L’INTERNATIONALE DE LA PELLICULE

Actuel directeur de la Cinémathèque royale de Belgique, à Bruxelles, Nicola Mazzanti, fut aussi à l’initiative du lancement du laboratoire de Bologne.

« Lorsqu’on a commencé à monter le laboratoire de Bologne en 1992, on avait un point de référence absolu : la Cinémathèque royale de Belgique. Notre première machine venait d’ailleurs de Bruxelles qui nous avait également délégué un expert de la restauration pendant plusieurs mois. A nos débuts, tout cela était hyperartisanal et fait sans argent.  » Nicola Mazzanti, directeur depuis janvier 2012 de ce qui s’appelle désormais la Cinematek, est un fin connaisseur du marché international de restauration de films.  » Les années 1980 n’étaient pas une période glorieuse, on parlait même de « mort du cinéma ». Et puis Coppola, en 1981, a restauré le Napoléon d’Abel Gance avec son propre argent, demandant à son père Carmine une nouvelle musique, et en 1984, Giorgio Moroder a composé la BO du Metropolis de Fritz Lang, restauré et ressorti en salles. Il y avait quelque chose dans l’air.  »

Quand Bologne s’attaque à son tour à un classique du muet – le Nosferatu de Murnau (1922) – le film restauré est présenté, en grande pompe, au Festival de Cannes 1995. Autre moment décisif, lorsque Ted Turner, magnat des médias américains, lance en 1988 TNT (Turner Network Television) avec Autant en emporte le vent : le  » cinéma de répertoire  » devient un genre couru et potentiellement juteux.
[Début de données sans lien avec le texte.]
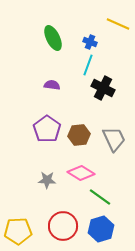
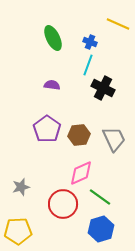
pink diamond: rotated 56 degrees counterclockwise
gray star: moved 26 px left, 7 px down; rotated 18 degrees counterclockwise
red circle: moved 22 px up
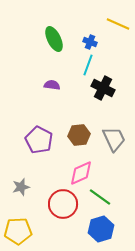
green ellipse: moved 1 px right, 1 px down
purple pentagon: moved 8 px left, 11 px down; rotated 8 degrees counterclockwise
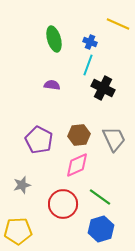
green ellipse: rotated 10 degrees clockwise
pink diamond: moved 4 px left, 8 px up
gray star: moved 1 px right, 2 px up
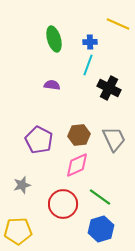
blue cross: rotated 24 degrees counterclockwise
black cross: moved 6 px right
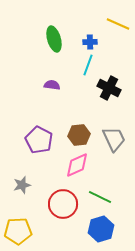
green line: rotated 10 degrees counterclockwise
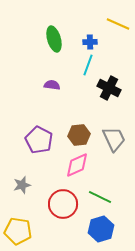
yellow pentagon: rotated 12 degrees clockwise
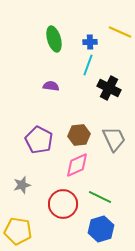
yellow line: moved 2 px right, 8 px down
purple semicircle: moved 1 px left, 1 px down
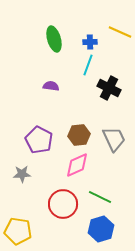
gray star: moved 11 px up; rotated 12 degrees clockwise
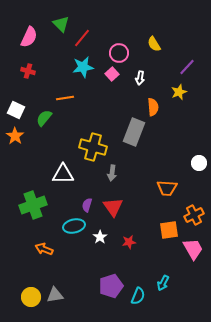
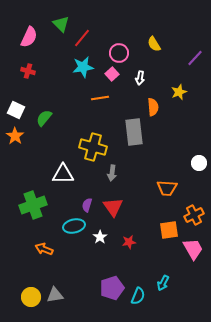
purple line: moved 8 px right, 9 px up
orange line: moved 35 px right
gray rectangle: rotated 28 degrees counterclockwise
purple pentagon: moved 1 px right, 2 px down
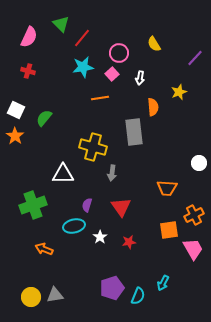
red triangle: moved 8 px right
Nicola Mazzanti, qui a travaillé entre 2007 et 2011, sur un grand projet de centre de conservation des films à Los Angeles, précise la stratégie américaine :  » Aux Etats-Unis, l’industrie s’occupe généralement de choses qui peuvent rapporter de l’argent (sourire), comme lors du rachat du catalogue Columbia par les japonais de Sony. La grande différence entre l’Europe et les Etats-Unis, c’est que là-bas, la plus grande partie des investissements dans la restauration vient des studios, avec l’aide du mécénat. En France par exemple, à part deux ou trois opérateurs comme Pathé ou Gaumont, les producteurs n’ont pas les moyens de se lancer seuls dans ce type d’opération. L’argent public reste donc essentiel.  »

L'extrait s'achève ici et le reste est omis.